+++ Bloco de texto

Na casa de Izilda e Orival. São Paulo, Brasil. Elça: primeira fila, primeira de direita a esquerda; Izilda: segunda fila, primeira de esquerda a direita. |
Eu sabia que nunca mais seria a mesma. Desde aquela época, sou também um pouco basca. Muitas coisas importantes aconteceram em Bilbao, que mudaram minha vida para sempre. Lá, experimentei o novo nascimento espiritual em Cristo. Uma experiência que trouxe uma mudança de percepção da realidade e da vida; não simplesmente mudança de religião, mas de vida e de valores; uma relação pessoal com Deus por meio de Jesus Cristo com conotações até então nunca experimentadas. Bilbao com seus encantos naturais, seus montes, seus “caseríos”, sua ponte suspensa, sua gente tão especial e que passou a fazer parte de minha vida e me prendeu com seus encantos para sempre. Ao transportar-me para esse espaço geográfico e cultural sei que faço parte dele; minhas sensações estão impressas em minha mente de uma forma indelével. E essas sensações me trazem a emoção daquela vivência inesquecível em Euskera. Essa nova realidade – a basca – com todas as sensações e percepções positivas que se traduziu numa experiência interpessoal riquíssima – trouxe-me uma mudança imensa em minha humanidade e forma de conceber a realidade.
Deixar o Brasil significava deixar o conhecido, o estável, o concreto; um espaço geográfico e também cultural que fazia parte de mim, que constituía meu ser pessoal. Além disso, viver me outro espaço era uma forma de confrontar toda uma concepção de ser e interagir com outra realidade tão diferente, mas tão humana e sensível como a minha. Significava ainda sentir a falta, a saudade de muitas paisagens físicas e humanas, minha própria história; era definitivamente enfrentar um novo desafio. Era uma época de juventude. Havia e ainda há em mim uma busca inquietante por novas formas de ser e sentir. Conviver e conhecer o povo basco deu-me a possibilidade de ampliar minha sensibilidade e aprender novas formas de ternura que, a partir de então, alimentam meu ser.
Estabelecer esta relação com uma cultura milenária e tão singular fez-me penetrar no território do “sagrado”, o espaço do outro, com seus mistérios, sua magia; vivenciar outras formas “humanas” de sentir, de pensar, de ver o mundo. O sagrado para mim em uma cultura é tudo aquilo que é inviolável, que é do Outro, sua história, sua forma própria de ser, de sentir, de se expressar. Suas características próprias como povo e nação, sua singularidade. Eu experimentei em Euskadi e depois com os bascos tão especiais que conheci aqui no Brasil, toda essa magia, seu valor como povo que luta por fazer-se respeitar e ouvir num mundo onde as minorias costumam ser silenciadas. Sua coragem em preservar sua língua e cultura ao longo de tantos séculos e, especialmente, neste último século, onde cada vez há menos espaços para as singularidades das minorias. Se “somos o que recordamos que somos e o que queremos recordar”, minhas memórias são muito positivas e ao recordar esse tempo já distante, mas tão presente, me vejo e me sinto mais plural, envolvida num ecossistema em que o “basco” faz parte de mim.

++++++
+++ Registros listados

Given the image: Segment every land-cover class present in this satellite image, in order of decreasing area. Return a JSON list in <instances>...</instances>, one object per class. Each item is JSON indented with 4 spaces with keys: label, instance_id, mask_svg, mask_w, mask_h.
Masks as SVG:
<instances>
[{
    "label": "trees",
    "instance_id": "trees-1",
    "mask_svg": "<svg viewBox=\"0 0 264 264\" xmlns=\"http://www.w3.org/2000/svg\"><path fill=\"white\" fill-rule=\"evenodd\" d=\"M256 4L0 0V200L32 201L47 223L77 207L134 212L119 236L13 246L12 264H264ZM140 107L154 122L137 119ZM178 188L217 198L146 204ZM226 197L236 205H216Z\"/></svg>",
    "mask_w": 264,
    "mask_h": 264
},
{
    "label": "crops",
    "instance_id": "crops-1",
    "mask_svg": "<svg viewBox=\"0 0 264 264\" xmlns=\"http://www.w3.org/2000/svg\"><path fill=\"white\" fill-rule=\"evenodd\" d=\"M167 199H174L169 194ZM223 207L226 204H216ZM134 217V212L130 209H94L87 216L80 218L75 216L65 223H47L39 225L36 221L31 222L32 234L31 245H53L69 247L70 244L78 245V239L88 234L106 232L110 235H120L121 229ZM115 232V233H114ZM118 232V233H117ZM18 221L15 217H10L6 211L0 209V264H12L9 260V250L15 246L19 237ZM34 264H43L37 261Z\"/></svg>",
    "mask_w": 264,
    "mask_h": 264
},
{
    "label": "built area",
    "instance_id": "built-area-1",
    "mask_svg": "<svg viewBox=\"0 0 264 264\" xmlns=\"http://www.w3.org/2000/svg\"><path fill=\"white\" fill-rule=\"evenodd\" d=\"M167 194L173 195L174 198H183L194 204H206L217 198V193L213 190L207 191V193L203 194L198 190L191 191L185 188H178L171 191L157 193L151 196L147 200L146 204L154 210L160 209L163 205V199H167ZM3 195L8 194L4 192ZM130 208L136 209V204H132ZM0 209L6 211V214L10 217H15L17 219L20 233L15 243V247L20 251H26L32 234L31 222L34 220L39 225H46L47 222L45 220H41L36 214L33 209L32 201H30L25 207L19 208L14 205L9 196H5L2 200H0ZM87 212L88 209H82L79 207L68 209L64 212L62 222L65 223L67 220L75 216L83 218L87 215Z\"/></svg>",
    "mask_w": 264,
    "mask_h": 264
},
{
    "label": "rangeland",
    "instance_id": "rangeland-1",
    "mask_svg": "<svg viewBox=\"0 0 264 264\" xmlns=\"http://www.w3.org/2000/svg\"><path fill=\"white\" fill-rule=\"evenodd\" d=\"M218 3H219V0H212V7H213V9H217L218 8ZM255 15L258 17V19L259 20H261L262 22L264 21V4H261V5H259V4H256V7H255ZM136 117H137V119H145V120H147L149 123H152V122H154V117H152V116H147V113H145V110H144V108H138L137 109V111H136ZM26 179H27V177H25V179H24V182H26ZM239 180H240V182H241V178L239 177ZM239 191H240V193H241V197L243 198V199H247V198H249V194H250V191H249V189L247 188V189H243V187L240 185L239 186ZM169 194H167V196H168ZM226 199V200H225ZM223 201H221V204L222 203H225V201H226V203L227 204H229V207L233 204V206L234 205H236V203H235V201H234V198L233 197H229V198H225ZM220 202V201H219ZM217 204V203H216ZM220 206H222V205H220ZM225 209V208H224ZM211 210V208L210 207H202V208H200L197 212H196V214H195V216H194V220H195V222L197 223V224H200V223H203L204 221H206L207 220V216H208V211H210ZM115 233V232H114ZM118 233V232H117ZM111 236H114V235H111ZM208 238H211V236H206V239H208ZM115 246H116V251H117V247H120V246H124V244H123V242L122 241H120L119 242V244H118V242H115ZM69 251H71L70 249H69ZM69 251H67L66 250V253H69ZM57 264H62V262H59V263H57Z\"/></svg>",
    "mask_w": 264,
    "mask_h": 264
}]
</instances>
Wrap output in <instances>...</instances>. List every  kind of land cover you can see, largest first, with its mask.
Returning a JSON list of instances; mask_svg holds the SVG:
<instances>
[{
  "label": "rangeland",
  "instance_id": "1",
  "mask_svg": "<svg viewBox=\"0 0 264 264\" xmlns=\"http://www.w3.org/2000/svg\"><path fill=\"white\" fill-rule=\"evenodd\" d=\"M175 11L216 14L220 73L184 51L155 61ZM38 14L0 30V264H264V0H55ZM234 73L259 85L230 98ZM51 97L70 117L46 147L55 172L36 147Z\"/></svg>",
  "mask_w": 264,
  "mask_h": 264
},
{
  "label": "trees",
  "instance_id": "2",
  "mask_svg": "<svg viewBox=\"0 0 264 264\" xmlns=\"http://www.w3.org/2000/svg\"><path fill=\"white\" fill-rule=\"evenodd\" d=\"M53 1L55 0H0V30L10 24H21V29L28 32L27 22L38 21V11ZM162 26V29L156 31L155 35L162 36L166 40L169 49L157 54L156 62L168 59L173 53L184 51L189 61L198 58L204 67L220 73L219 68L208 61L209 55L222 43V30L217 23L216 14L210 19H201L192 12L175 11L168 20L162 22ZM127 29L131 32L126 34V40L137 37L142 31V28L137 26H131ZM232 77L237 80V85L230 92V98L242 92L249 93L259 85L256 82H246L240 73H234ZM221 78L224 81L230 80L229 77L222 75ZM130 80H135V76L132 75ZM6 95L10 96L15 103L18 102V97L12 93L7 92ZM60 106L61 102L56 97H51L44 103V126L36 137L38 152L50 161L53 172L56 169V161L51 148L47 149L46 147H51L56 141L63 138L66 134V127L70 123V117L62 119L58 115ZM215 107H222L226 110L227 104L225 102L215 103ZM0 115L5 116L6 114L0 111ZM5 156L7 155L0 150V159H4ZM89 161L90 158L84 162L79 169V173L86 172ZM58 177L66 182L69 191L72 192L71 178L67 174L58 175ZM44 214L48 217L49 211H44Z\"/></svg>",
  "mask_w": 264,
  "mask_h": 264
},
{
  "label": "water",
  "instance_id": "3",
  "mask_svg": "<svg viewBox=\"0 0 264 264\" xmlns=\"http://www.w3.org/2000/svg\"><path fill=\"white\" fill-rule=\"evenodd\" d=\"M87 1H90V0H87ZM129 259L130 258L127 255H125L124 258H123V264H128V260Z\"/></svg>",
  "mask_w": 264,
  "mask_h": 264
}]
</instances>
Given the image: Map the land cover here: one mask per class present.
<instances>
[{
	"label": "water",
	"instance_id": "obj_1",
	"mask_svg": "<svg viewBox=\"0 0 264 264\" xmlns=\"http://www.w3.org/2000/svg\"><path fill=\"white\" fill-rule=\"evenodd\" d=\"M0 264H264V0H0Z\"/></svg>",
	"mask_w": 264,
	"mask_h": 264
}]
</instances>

++++++

▶ Lista de tarefas:
1) Devolva, sem qualquer alteração, o trecho do relato sobre a vivência basca que se inicia com as palavras contendo "Deixar o Brasil" e termina com "alimentam meu ser.".
2) Dê prosseguimento ao relato sobre a vivência basca a partir do ponto em que ele se encerra.
Os registros são dispensáveis para este exercício.

▶ Respostas do exercício:
1)
Deixar o Brasil significava deixar o conhecido, o estável, o concreto; um espaço geográfico e também cultural que fazia parte de mim, que constituía meu ser pessoal. Além disso, viver me outro espaço era uma forma de confrontar toda uma concepção de ser e interagir com outra realidade tão diferente, mas tão humana e sensível como a minha. Significava ainda sentir a falta, a saudade de muitas paisagens físicas e humanas, minha própria história; era definitivamente enfrentar um novo desafio. Era uma época de juventude. Havia e ainda há em mim uma busca inquietante por novas formas de ser e sentir. Conviver e conhecer o povo basco deu-me a possibilidade de ampliar minha sensibilidade e aprender novas formas de ternura que, a partir de então, alimentam meu ser.

2)
Elça Martins Clemente de Brito (de amarelo). São Paulo, Brasil. |
Nasci em Cáceres, sempre vivi em São Paulo, mas Bilbao foi para mim um tempo de sonho, de felicidade. Eu não seria eu mesma sem a essência basca: sua identidade própria, sua característica mais básica – povo forte e persistente – que mantém suas tradições e história; que, em sua diversidade e diferenças soube plasmar o conceito de unidade, não perdendo sua essência. Por isso, eu também me sinto motivada a buscar minhas próprias raízes, minha história pessoal em meu povo. O que se sente nessa terra basca é: acolhida. É um país que soube, a partir de uma tragédia, como a de Gernika colocar-se no mundo com sua própria sensibilidade, ternura e emoção. Minha vida foi transformada com um novo viver. Não posso mais ser o que era, agora faz parte de mim um estilo especial de também sentir-me um pouco basca. Poder fazer uma (re) leitura de mim mesma a partir do basco foi e continua sendo um campo fértil de emoções, sensações e auto-conhecimento.
Falar outra língua é ter o privilégio de ver o mundo um pouco como o falante dessa língua o vê e o sente. Por isso, conhecer o “euskera”, ouvir o som de seus fonemas, conhecer algumas poucas palavras me trouxeram uma visão diferente de minha própria realidade pessoal fazendo parte de uma sensibilidade que se assentae em meu mundo interior. A convivência num espaço geográfico como Euskadi contribuiu para que eu experimentasse uma nova realidade com suas sensações; e viver a partir de outra sensibilidade experimentando sensações diversas. Esta nova realidade é que sou também um pouco basca. E até hoje, esta sensibilidade especial permanece em mim.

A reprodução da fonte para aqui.